The Progressive Democrats spokesman on finance, Mr Michael McDowell, said there seemed to be no pattern of control over public spending and the Government had not achieved any significant tax reform.

He could only hope the Budget would take significant steps towards reform of the income tax code, but the indications were that would not happen and that we would be left with a 48 per cent tax take from people earning less than the average industrial wage.

In a sharp attack on the Government, the Fianna Fail leader, Mr Bertie Ahern, said its complacency and self-satisfaction over the state of the economy were misplaced. "This Government have done very little either to create or sustain the boom, which started in 1993-4. They simply inherited it, have managed it, and are now in danger of squandering it."

One of the biggest disincentives to employment was that, on virtually any given level of income, workers in the State were paying far more tax than workers in the North or in Britain.

No one was going to be impressed by a once-off give-away election Budget, Mr Ahern said. "For economic reasons, tax reductions should be evenly spread, and not all bunched into an election year."

It should be clear to everyone, he added, that public spending could not continue to rise at the current rate. The 14 per cent increase in the Department of the Taoiseach's administrative overheads, even before increases in pay were added to the figure, was scandalous

There was a 20 per cent rise in the administration costs in Mr Michael Lowry's former Department, and a trebling of expenditure on consultancies. "Perhaps Minister Dukes will do something about this." There was a 17 per cent rise in the administrative costs in the Department of Arts, Culture and the Gaeltacht.

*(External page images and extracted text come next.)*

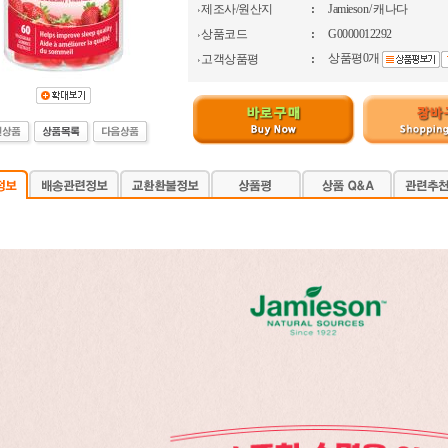
제조사/원산지
:
Jamieson / 캐나다
상품코드
:
G0000012292
상품평0개
고객상품평
: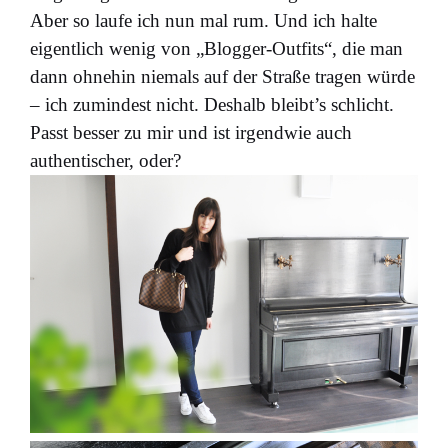
Aber so laufe ich nun mal rum. Und ich halte
eigentlich wenig von „Blogger-Outfits“, die man
dann ohnehin niemals auf der Straße tragen würde
– ich zumindest nicht. Deshalb bleibt’s schlicht.
Passt besser zu mir und ist irgendwie auch
authentischer, oder?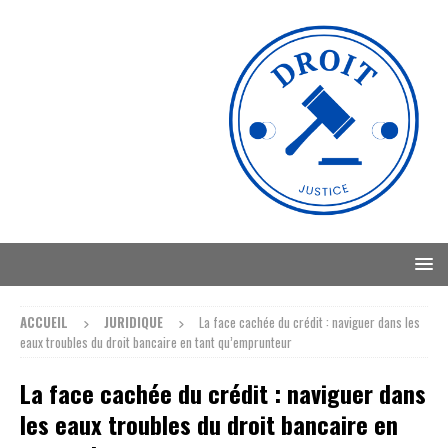
ACCUEIL
JURIDIQUE
La face cachée du crédit : naviguer dans les
eaux troubles du droit bancaire en tant qu’emprunteur
La face cachée du crédit : naviguer dans
les eaux troubles du droit bancaire en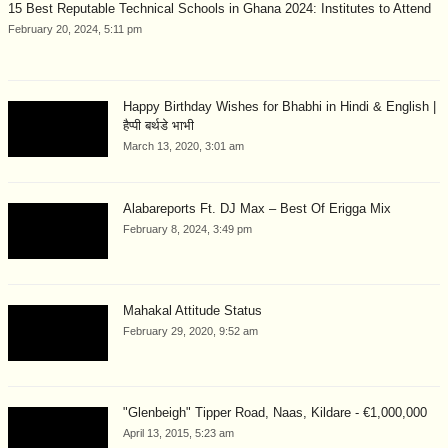
15 Best Reputable Technical Schools in Ghana 2024: Institutes to Attend
February 20, 2024, 5:11 pm
Happy Birthday Wishes for Bhabhi in Hindi & English |
हैप्पी बर्थडे भाभी
March 13, 2020, 3:01 am
Alabareports Ft. DJ Max – Best Of Erigga Mix
February 8, 2024, 3:49 pm
Mahakal Attitude Status
February 29, 2020, 9:52 am
"Glenbeigh" Tipper Road, Naas, Kildare - €1,000,000
April 13, 2015, 5:23 am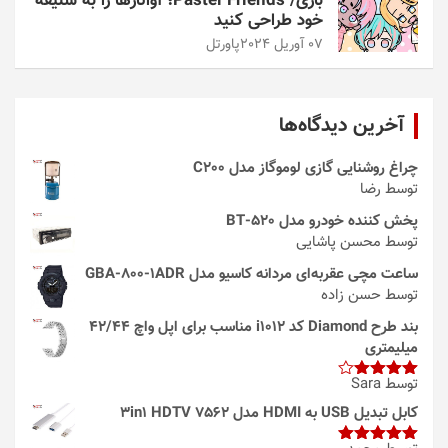
بازی/ Pastel Friends؛ آواتارها را به سلیقه
خود طراحی کنید
07 آوریل 2024
پاورتل
آخرین دیدگاه‌ها
چراغ روشنایی گازی لوموگاز مدل C200
توسط رضا
پخش کننده خودرو مدل 520-BT
توسط محسن پاشایی
ساعت مچی عقربه‌ای مردانه کاسیو مدل GBA-800-1ADR
توسط حسن زاده
بند طرح Diamond کد i1012 مناسب برای اپل واچ 42/44
میلیمتری
توسط Sara
امتیاز
4
از 5
کابل تبدیل USB به HDMI مدل 3in1 HDTV 7562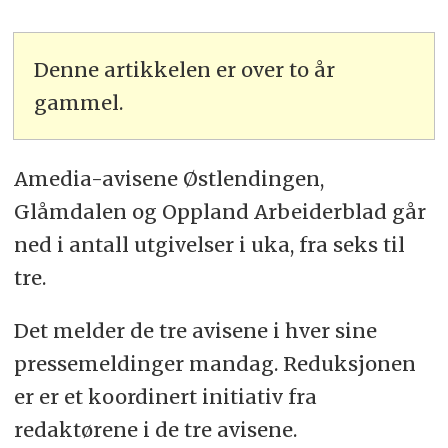
Denne artikkelen er over to år
gammel.
Amedia-avisene Østlendingen,
Glåmdalen og Oppland Arbeiderblad går
ned i antall utgivelser i uka, fra seks til
tre.
Det melder de tre avisene i hver sine
pressemeldinger mandag. Reduksjonen
er er et koordinert initiativ fra
redaktørene i de tre avisene.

Civil service numbers had been allowed to rise by 1,000, while Garda numbers had, if anything, dropped. "It is a fair bet that many of the increases in the subheads are for the purpose of making a string of good news announcements around the constituencies in the next few weeks, rather than for tackling genuine high priority social needs."

The Minister for Social Welfare, Mr De Rossa, said the record of the Government in its first two years in office had been one of outstanding success, particularly in the economic area.

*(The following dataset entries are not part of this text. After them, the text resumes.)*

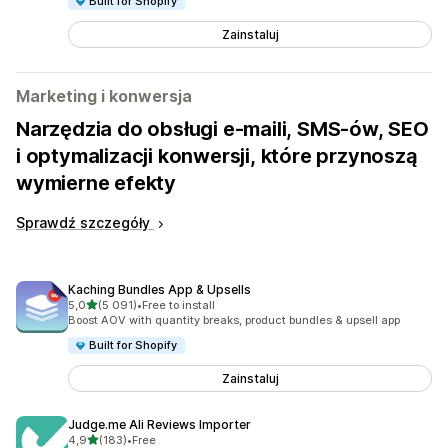
Built for Shopify
Zainstaluj
Marketing i konwersja
Narzędzia do obsługi e-maili, SMS-ów, SEO
i optymalizacji konwersji, które przynoszą
wymierne efekty
Sprawdź szczegóły
Kaching Bundles App & Upsells
na 5 gwiazdek
5,0
(5 091)
•
Free to install
Łączna liczba recenzji: 5091
Boost AOV with quantity breaks, product bundles & upsell app
Built for Shopify
Zainstaluj
Judge.me Ali Reviews Importer
na 5 gwiazdek
4,9
(183)
•
Free
Łączna liczba recenzji: 183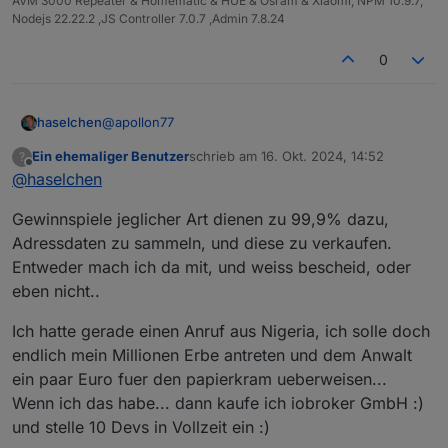
AVM 3000 Repeater & Homematic & HUE & Osram & Xiaomi, NPM 10.9.7,
Nodejs 22.22.2 ,JS Controller 7.0.7 ,Admin 7.8.24
0
@
apollon77
haselchen
Ein ehemaliger Benutzer
schrieb am
16. Okt. 2024, 14:52
?
Wenn die Ausrichter Karten verlosen , dass wäre
zuletzt editiert von
Offline
@
haselchen
nen cooler Zug.
Das aber eine Fremdfirma bzw. Behörde ( ob die
Gewinnspiele jeglicher Art dienen zu 99,9% dazu,
die Karten gekauft oder auch geschenkt bekommen
haben , who knows) mit den Daten der User
Adressdaten zu sammeln, und diese zu verkaufen.
eventuell Kasse machen , ist nicht ganz mein
Entweder mach ich da mit, und weiss bescheid, oder
Humor.
eben nicht..
Ich hab’s aus Neugier bis zum vorletzten Schritt
durchgeführt ….
Ich hatte gerade einen Anruf aus Nigeria, ich solle doch
endlich mein Millionen Erbe antreten und dem Anwalt
ein paar Euro fuer den papierkram ueberweisen...
Wenn ich das habe... dann kaufe ich iobroker GmbH :)
und stelle 10 Devs in Vollzeit ein :)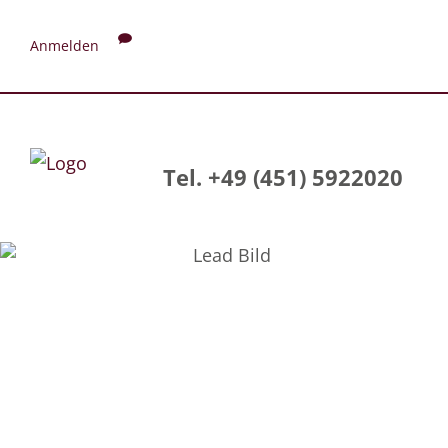
Anmelden
Tel. +49 (451) 5922020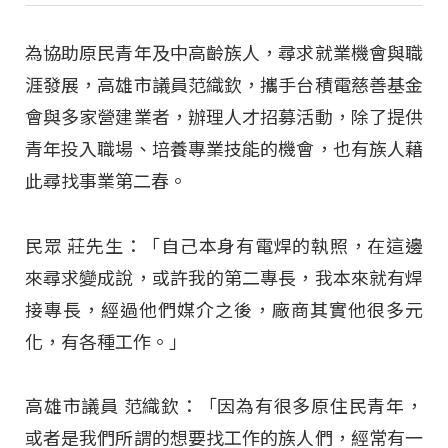
為協助原民青年及中高齡族人，尋求就業機會與職
涯發展，高雄市議員范織欽，攜手台積電慈善基金
會與多家營建業者，辦理人才招募活動，除了提供
青年投入職場、培養專業技能的機會，也有族人藉
此尋找事業第二春。
民眾 莊先生：「自己本身有電焊的執照，在這邊
來尋求變成說，或許我的第二專長，我本來就有焊
接專長，經過他們媒介之後，廠商其實他很多元
化，有各種工作。」
高雄市議員 范織欽：「因為有很多原住民青年，
或者是我們所謂的想要找工作的族人們，經常有一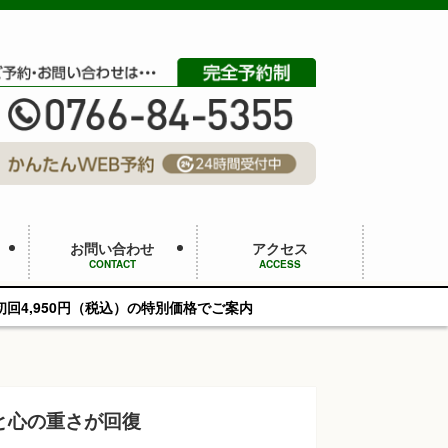
お問い合わせ
アクセス
CONTACT
ACCESS
の特別価格でご案内
と心の重さが回復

"I will be happy to go before the people on the basis of the record of this Government, and particularly on the basis of what Democratic Left, a relatively small party that will only reach its fifth birthday in March, has been able to achieve."

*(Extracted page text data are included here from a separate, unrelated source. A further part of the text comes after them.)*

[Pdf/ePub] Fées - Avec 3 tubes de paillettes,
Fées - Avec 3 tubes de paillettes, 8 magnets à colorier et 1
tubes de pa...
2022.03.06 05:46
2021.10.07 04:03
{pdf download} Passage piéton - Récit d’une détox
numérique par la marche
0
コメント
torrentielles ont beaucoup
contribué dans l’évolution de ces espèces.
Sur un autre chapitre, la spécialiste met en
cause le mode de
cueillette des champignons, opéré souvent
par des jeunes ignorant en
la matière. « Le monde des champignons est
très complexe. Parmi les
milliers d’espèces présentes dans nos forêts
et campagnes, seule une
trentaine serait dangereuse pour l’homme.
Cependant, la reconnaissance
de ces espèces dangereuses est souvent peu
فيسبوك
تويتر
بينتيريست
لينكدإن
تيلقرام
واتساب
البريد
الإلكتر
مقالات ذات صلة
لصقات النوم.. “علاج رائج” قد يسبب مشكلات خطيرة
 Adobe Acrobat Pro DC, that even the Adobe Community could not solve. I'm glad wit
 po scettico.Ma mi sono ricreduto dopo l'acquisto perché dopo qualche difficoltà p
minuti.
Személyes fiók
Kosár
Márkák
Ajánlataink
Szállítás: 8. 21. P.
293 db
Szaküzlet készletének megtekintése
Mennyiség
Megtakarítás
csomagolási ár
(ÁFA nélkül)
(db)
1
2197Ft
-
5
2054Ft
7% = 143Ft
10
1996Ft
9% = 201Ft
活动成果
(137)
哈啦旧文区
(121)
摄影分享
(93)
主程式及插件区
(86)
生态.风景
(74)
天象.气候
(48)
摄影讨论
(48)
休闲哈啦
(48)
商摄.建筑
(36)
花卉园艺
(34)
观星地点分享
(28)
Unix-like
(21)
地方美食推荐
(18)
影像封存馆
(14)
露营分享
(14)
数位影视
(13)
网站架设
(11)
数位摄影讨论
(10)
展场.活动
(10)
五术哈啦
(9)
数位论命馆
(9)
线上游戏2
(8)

That was not to deny that the Government had made mistakes, or that there were issues that could, and with the benefit of hindsight, should have been tackled differently. "But where mistakes have been made, the Government has moved speedily to remedy them.

Mr De Rossa said he would respectfully suggest it was time for the media to subject the Progressive Democrats, their record and politics, to the same sort of scrutiny to which all of the parties, including indeed Fianna Fail, were subjected.

The PDs had said in public that they were opposed to the principle of State funding of political parties, while privately canvassing for an increased share of the pot, and it did not merit a comment. Deputy "Hong Kong" Harney had cried crocodile tears for the Dunnes Stores workers while championing the Asian economic model of low pay and low social protection, and it passed without comment.

And the party had produced an economic plan costing over £1 billion, but had been asked no more than cursory questions about what essential services they would cut to finance it.

"Deputy Harney may be the benign, television-friendly face of the PDs, but the ideological steel, as he has shown in and out of government, is provided by Deputy McDowell. A potential cabinet which would have at its ideological core, possibly as Ministers for Finance and Social Welfare, Deputies McCreevy and McDowell, will send a cold shiver of apprehension down the spines of the poorest and weakest sectors of Irish society - the poor, the sick, the elderly, the unemployed."

In its desperation to keep on side with the only party it saw as even remotely capable of propelling it back into government, Deputy Bertie Ahern was engaged with Deputy Harney "in a frantic Riverdance of the Right".